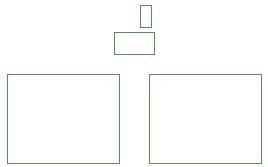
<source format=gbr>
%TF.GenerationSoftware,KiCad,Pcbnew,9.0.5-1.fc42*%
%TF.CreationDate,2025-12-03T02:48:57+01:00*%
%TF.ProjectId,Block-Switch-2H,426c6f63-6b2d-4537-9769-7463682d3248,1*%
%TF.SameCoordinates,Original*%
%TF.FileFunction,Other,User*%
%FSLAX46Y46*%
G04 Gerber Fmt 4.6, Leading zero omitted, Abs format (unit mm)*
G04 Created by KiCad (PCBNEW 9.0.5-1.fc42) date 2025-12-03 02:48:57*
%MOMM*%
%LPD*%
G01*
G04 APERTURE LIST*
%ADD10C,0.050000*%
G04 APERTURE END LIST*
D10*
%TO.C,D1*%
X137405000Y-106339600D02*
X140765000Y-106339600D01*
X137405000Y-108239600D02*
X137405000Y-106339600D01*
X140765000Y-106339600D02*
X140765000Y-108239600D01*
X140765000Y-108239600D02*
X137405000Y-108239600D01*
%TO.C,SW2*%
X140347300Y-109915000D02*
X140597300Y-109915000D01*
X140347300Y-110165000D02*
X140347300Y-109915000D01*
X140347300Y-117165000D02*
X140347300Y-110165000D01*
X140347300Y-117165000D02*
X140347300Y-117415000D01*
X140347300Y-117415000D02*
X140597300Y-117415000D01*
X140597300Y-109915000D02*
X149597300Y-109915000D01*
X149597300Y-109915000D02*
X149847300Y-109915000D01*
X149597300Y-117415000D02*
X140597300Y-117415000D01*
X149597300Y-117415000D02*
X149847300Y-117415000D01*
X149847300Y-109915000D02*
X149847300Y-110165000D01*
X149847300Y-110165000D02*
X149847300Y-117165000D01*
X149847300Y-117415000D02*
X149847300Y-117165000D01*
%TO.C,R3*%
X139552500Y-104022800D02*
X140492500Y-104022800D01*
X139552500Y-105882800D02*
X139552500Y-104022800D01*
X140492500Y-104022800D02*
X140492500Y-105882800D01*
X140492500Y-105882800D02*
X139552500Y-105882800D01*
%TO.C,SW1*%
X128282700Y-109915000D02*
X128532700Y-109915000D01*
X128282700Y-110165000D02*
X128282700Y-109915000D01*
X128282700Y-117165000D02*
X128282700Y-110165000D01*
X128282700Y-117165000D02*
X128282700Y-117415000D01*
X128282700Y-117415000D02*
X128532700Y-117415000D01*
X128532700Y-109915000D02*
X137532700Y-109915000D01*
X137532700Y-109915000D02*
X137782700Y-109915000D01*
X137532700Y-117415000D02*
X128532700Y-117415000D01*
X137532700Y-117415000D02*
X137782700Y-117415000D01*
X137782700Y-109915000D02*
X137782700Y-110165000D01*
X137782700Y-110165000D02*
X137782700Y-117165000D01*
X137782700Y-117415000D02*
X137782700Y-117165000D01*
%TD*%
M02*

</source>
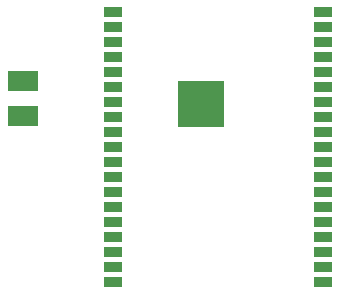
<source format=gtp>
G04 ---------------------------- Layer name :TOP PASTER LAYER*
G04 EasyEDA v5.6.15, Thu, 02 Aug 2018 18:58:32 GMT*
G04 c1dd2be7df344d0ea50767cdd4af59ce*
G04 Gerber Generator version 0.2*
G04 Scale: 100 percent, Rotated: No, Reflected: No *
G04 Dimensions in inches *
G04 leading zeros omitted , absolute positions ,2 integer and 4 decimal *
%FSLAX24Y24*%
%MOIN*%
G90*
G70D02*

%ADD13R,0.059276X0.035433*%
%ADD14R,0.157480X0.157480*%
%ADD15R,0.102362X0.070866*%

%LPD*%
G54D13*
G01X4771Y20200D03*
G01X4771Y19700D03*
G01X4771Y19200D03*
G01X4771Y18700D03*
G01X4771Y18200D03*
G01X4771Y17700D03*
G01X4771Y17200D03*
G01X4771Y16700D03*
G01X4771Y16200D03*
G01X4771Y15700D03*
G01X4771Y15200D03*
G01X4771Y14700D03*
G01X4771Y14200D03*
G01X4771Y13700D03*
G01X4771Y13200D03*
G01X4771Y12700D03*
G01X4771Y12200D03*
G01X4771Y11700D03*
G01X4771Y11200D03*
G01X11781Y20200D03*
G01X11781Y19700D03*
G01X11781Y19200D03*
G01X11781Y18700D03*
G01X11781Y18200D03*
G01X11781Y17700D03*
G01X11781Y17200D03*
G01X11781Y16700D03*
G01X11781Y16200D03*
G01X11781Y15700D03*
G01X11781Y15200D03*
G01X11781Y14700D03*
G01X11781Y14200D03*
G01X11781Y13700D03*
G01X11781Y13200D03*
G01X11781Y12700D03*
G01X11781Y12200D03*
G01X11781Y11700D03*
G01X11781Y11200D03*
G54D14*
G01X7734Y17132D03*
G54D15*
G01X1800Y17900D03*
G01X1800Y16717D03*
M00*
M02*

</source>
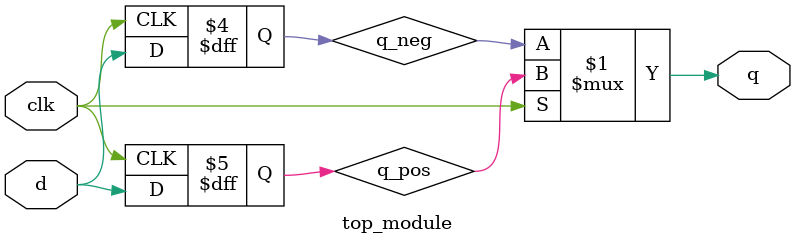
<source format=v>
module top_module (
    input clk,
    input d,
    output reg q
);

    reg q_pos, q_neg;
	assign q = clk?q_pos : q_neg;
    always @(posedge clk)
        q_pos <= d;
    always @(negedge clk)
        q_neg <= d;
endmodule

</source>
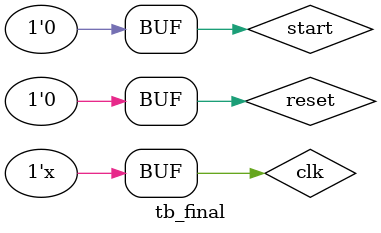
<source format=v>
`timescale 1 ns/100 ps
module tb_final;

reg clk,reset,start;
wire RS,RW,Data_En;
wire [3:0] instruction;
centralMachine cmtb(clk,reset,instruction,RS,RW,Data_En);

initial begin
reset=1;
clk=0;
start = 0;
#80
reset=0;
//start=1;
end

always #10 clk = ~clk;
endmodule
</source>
* * * * * * * * *
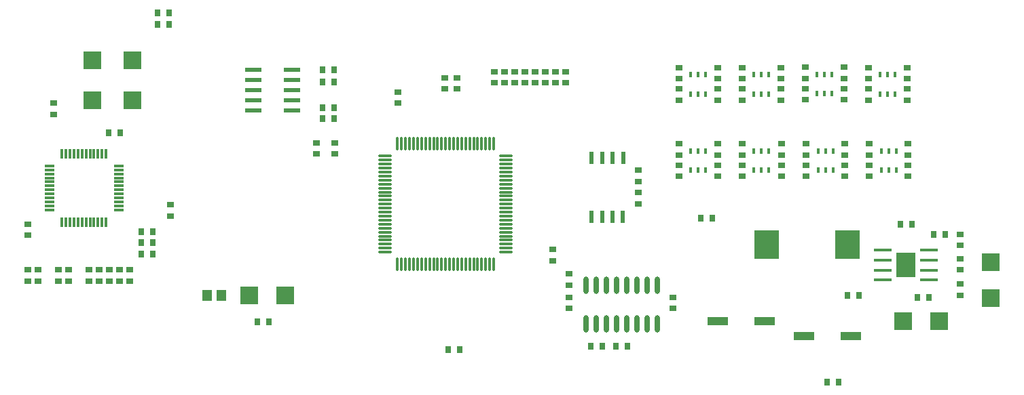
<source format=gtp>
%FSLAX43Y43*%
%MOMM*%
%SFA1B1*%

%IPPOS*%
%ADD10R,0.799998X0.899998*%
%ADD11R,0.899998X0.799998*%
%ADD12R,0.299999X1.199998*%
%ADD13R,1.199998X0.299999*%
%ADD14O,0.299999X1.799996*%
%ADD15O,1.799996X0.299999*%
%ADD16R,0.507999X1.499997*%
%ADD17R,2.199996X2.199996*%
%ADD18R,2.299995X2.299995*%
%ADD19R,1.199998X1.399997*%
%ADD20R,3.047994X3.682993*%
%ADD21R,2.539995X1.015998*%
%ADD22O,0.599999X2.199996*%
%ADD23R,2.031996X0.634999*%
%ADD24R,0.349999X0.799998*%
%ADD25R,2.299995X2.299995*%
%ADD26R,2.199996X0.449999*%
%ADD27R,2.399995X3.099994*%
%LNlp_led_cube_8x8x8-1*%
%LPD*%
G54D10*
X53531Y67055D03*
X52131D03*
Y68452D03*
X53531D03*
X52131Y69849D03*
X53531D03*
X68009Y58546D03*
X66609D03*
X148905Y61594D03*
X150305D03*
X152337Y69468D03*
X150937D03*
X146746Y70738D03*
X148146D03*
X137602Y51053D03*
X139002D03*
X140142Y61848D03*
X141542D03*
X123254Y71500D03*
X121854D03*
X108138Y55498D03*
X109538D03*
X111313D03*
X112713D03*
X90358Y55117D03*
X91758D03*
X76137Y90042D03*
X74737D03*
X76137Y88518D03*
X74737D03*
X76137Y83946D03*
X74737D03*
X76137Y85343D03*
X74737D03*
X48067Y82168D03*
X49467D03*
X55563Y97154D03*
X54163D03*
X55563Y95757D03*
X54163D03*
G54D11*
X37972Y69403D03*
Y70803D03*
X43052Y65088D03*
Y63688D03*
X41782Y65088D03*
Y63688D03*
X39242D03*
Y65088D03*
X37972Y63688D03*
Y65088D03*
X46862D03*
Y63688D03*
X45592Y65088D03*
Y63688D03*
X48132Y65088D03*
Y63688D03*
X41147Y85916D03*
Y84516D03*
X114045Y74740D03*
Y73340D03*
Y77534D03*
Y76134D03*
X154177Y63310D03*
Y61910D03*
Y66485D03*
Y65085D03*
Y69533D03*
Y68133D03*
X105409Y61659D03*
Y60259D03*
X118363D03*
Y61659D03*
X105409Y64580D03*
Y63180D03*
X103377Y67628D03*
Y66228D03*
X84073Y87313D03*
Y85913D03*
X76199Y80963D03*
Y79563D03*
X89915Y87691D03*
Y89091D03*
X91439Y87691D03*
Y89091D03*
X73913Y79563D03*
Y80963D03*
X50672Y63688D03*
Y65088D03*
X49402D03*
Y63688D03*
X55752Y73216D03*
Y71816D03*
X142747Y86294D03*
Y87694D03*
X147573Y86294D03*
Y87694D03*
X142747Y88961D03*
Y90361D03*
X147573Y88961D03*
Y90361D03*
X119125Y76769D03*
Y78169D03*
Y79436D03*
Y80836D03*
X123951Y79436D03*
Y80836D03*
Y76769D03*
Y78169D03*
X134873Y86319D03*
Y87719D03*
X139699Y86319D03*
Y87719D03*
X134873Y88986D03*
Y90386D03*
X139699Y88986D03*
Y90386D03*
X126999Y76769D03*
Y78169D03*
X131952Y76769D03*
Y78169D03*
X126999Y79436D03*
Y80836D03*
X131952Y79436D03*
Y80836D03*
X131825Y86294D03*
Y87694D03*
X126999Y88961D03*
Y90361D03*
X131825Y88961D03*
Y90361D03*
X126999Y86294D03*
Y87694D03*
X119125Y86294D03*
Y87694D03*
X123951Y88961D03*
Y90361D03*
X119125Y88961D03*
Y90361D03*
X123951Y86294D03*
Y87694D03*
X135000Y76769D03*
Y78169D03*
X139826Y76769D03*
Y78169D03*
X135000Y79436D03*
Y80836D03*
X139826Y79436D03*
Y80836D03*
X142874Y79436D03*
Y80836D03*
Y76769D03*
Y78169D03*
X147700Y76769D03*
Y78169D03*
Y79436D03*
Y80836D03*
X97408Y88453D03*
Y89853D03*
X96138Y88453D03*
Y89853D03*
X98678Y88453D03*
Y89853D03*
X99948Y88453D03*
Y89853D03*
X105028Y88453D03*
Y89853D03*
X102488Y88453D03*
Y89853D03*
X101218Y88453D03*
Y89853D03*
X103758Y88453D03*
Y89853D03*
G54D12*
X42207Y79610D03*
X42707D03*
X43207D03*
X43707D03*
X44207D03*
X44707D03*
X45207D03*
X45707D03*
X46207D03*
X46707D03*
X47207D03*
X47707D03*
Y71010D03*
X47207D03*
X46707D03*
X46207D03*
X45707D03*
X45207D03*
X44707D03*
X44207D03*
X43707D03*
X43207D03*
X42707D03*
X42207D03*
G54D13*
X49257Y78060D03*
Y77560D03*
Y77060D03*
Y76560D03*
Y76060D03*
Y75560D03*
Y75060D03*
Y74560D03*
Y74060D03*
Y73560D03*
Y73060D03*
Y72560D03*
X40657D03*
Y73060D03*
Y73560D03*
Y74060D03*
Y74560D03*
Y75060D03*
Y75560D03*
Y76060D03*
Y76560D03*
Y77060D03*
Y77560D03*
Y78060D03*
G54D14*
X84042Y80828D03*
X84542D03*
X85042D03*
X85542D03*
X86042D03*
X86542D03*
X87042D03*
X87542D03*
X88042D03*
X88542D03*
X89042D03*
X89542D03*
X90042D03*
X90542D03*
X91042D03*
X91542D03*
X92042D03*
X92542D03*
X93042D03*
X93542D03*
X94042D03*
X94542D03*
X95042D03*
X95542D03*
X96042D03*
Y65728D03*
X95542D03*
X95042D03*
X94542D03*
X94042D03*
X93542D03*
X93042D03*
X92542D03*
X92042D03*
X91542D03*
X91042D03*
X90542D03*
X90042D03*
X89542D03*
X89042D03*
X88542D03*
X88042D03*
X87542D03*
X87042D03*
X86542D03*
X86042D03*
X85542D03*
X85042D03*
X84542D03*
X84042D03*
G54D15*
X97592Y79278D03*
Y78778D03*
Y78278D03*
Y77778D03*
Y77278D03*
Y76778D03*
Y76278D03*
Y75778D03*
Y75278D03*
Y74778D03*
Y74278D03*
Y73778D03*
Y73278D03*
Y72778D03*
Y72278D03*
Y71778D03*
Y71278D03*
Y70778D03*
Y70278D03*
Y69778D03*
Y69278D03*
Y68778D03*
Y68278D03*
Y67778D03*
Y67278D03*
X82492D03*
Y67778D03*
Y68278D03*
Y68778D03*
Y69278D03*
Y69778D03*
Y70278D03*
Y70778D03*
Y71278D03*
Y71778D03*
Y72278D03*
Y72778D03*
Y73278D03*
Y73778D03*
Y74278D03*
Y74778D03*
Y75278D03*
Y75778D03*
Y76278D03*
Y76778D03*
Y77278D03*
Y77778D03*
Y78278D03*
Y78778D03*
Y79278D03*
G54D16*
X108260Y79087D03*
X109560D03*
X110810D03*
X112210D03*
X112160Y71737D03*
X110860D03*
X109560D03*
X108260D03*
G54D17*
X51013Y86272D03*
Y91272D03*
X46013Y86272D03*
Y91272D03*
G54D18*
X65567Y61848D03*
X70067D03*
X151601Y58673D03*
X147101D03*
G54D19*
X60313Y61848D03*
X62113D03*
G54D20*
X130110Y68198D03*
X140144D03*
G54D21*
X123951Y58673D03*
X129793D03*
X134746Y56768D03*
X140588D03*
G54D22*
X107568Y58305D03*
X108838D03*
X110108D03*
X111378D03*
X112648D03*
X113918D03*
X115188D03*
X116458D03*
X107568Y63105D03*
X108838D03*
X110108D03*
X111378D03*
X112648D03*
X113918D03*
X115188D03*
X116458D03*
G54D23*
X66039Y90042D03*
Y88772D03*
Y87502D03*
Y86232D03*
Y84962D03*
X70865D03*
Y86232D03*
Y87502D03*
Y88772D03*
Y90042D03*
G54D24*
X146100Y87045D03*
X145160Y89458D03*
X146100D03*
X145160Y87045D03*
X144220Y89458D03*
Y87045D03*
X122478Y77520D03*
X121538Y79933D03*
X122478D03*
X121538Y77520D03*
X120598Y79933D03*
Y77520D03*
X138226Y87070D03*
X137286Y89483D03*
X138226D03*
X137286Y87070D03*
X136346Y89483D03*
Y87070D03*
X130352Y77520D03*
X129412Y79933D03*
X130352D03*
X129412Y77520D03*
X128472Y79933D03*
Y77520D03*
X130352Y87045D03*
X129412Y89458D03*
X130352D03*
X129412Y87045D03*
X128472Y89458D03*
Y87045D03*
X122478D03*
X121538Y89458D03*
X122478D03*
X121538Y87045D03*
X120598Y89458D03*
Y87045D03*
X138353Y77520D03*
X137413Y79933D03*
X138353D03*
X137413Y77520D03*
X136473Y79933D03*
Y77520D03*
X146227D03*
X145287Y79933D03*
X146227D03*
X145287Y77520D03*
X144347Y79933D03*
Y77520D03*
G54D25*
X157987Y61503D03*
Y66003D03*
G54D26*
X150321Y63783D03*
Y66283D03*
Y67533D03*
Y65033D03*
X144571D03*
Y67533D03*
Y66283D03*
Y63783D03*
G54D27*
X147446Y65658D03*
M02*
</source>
* * * * * * * * *
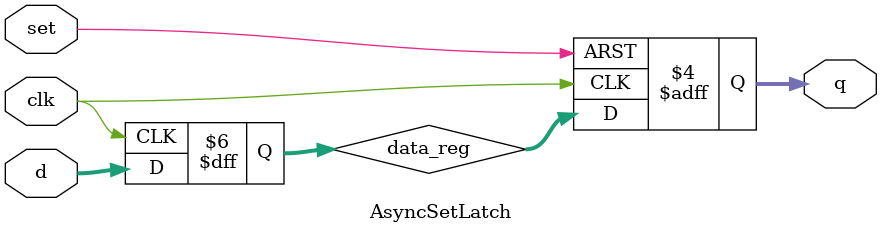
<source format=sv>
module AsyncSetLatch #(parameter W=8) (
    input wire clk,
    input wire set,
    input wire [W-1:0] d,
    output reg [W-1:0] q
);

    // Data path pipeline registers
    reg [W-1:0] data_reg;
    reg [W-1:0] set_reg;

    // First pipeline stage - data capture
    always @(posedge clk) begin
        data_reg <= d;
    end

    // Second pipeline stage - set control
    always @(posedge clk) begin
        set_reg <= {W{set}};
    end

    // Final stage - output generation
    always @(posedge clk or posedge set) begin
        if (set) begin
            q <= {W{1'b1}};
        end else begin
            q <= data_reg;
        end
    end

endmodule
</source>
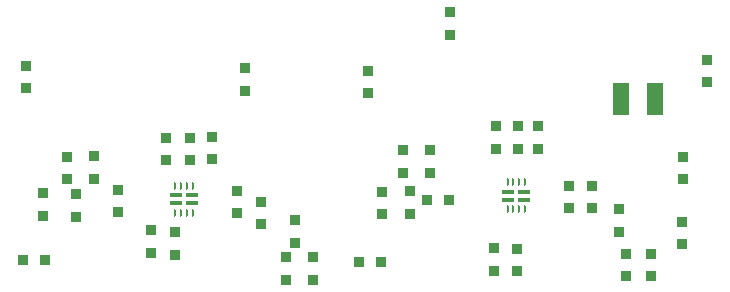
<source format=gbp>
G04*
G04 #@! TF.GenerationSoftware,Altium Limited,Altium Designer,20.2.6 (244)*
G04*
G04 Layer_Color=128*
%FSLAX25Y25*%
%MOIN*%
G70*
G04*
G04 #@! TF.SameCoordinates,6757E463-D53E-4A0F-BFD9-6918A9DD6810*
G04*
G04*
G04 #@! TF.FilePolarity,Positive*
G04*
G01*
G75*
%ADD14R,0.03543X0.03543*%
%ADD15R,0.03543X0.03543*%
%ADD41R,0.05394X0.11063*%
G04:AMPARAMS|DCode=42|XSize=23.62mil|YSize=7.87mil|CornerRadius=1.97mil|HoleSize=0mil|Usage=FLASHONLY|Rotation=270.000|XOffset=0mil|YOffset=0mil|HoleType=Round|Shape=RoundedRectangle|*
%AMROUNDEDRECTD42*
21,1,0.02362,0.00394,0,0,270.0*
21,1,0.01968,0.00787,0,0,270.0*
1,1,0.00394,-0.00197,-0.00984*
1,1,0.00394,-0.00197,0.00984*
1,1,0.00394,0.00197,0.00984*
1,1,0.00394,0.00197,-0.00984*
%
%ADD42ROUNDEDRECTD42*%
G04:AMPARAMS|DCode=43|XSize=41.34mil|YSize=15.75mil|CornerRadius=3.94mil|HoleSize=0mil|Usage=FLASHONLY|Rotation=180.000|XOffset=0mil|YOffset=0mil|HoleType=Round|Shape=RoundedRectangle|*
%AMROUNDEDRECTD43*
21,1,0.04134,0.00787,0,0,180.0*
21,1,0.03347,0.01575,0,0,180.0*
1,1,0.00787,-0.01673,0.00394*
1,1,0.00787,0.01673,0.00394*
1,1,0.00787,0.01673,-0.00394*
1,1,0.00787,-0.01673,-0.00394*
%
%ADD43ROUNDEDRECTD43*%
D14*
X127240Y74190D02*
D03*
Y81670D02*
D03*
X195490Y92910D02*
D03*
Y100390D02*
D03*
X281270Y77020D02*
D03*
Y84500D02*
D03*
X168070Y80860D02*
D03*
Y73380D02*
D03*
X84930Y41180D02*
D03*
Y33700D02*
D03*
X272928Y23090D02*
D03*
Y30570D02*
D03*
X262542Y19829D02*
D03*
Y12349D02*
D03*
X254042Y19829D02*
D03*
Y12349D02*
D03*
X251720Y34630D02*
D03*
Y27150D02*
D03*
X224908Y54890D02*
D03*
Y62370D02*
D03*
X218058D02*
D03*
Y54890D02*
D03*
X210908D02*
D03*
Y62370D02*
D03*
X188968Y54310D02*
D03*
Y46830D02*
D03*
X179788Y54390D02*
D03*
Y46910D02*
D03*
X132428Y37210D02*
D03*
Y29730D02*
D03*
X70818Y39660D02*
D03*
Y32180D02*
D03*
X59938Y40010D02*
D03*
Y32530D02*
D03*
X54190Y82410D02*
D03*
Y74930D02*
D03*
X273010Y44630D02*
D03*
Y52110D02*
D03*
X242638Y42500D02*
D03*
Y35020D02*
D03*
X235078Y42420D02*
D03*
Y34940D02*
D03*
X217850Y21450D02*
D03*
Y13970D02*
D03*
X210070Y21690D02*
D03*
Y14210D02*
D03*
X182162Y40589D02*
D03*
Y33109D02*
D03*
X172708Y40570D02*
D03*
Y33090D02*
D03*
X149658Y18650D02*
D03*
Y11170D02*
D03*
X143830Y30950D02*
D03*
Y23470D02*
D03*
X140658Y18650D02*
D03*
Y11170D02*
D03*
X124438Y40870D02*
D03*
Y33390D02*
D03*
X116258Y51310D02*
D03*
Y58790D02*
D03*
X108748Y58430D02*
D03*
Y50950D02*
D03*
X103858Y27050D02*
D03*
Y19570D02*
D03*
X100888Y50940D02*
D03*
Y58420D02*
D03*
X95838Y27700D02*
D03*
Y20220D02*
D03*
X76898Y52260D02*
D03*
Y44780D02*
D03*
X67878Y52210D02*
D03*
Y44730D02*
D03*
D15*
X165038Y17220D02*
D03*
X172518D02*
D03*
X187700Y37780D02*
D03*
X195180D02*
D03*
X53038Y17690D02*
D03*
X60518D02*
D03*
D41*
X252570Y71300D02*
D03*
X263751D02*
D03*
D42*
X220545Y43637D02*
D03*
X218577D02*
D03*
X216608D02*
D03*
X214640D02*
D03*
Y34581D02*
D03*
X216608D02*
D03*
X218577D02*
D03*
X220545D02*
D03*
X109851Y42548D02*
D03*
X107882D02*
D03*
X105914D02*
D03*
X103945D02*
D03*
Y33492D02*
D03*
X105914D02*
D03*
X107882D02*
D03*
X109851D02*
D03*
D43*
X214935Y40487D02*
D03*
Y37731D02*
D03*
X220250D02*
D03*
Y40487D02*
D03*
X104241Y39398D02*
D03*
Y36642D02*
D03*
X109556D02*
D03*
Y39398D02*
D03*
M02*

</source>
* * * * * * * * *
_Requirement:_ Scan the material above and determine how many lines include the word "wire"; report only the number.

_Solution for this problem:_ 5